Policiais Civis realizam Assembleia Geral e decidem suspender início de paralisação

Os Policiais Civis do Rio Grande do Norte se reuniram em Assembleia Geral, na manhã desta quarta-feira (13), e decidiram suspender o início da paralisação que estava prevista para ontem. A categoria cobrava uma reunião com a governadora Fátima Bezerra para evitar a retirada de direitos através de uma ação movida pelo Ministério Público para acabar com Adicional por Tempo de Serviço.

Caso o ADTS dos Policiais Civis sejam retirados, alguns servidores podem ter perda de até 35% no salário. Por isso, o SINPOL-RN cobrava uma reunião com a governadora Fátima Bezerra, haja vista que o Estado é parte na ação que tramita na Justiça e está prestes a ser julgada.

A categoria havia deliberado, no dia 28 de fevereiro, por iniciar uma paralisação caso até esta quarta-feira o Sindicato não tivesse sido recebido pela governadora.
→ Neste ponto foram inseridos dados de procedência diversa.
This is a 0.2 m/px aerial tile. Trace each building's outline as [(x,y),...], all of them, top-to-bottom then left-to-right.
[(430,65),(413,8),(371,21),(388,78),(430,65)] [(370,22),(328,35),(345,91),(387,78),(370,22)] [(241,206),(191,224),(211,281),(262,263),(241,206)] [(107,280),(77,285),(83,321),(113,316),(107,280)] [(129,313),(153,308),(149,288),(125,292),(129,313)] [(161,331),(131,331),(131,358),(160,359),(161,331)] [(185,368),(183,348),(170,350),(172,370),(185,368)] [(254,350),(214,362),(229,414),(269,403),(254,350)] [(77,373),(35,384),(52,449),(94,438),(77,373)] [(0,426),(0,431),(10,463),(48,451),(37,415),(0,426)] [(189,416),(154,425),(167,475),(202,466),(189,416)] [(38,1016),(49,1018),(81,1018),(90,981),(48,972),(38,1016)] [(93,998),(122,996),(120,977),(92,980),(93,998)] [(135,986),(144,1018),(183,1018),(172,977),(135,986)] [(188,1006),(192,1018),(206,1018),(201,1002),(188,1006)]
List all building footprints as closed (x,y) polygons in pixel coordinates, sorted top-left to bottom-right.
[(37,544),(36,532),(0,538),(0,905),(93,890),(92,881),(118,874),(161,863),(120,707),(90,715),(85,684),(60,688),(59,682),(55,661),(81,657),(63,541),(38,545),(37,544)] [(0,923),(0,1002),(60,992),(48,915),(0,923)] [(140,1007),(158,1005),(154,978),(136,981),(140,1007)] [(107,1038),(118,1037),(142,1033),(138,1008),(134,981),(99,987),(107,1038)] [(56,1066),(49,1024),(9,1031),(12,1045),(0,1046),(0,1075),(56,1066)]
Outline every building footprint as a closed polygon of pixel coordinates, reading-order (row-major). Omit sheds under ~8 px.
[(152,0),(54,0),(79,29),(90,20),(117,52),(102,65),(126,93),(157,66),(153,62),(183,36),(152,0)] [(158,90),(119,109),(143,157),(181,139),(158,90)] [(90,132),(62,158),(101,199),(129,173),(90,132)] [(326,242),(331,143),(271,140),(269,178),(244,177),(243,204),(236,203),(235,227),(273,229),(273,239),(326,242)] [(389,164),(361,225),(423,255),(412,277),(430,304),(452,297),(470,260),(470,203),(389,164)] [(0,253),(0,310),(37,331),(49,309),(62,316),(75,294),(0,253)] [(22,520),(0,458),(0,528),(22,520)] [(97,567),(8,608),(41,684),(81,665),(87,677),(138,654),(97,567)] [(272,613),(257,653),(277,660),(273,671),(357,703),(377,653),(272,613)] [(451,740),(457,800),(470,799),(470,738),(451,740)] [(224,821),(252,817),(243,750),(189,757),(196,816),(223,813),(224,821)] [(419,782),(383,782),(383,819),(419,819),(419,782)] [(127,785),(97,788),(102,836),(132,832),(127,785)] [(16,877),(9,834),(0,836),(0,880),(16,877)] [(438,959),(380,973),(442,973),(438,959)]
O encontro, no entanto, aconteceu no último dia 7 de março.

“Infelizmente, foi preciso a categoria deliberar uma paralisação para a governadora Fátima e sua equipe de Governo entenderem a gravidade que essa ação movida pelo MP representa na vida dos Policiais Civis, e receber a categoria. Mas, a reunião que tivemos foi positiva no sentido de que a governadora assumiu o compromisso de buscar todos os meios legais e políticos para evitar que a categoria tenha qualquer tipo de perda, reconhecendo que não seria justo penalizar ainda mais os servidores”, explicou Nilton Arruda, presidente do SINPOL-RN.

Ele informou ainda que a governadora determinou aos auxiliares que todos os esforços sejam aplicados para garantir que os Policiais Civis não sofram redução salarial por causa dessa ação. Inclusive, foi marcada uma reunião entre o SINPOL-RN e a Procuradoria Geral do Estado.

Essa reunião aconteceu nesta terça-feira (12), com a presença do procurador-geral do Estado, Luiz Antônio Marinho, e da delegada-geral da Polícia Civil, Ana Cláudia Saraiva.

Durante a Assembleia Geral, Nilton Arruda ressaltou que o procurador-geral se mostrou sensível aos danos que a ação representa. “Ele fez questão de ressaltar que o nosso algoz não é o Estado e sim o Ministério Público e, afirmou que a PGE, assim como os Policiais Civis, entende que juridicamente não é cabível a retirada do ADTS”.

A Procuradoria Geral do Estado ficou de elaborar uma petição de apelação para reapresentar ao juiz do caso alegações técnicas que justificariam, inclusive, a possível extinção do processo.

“Depois disso, existe a previsão da realização de termos uma nova reunião com a Procuradoria Geral do Estado e também com a governadora Fátima Bezerra na próxima semana, na qual teremos informes sobre os avanços dessas medidas políticas e jurídicas que estão sendo adotadas”, comenta Nilton Arruda.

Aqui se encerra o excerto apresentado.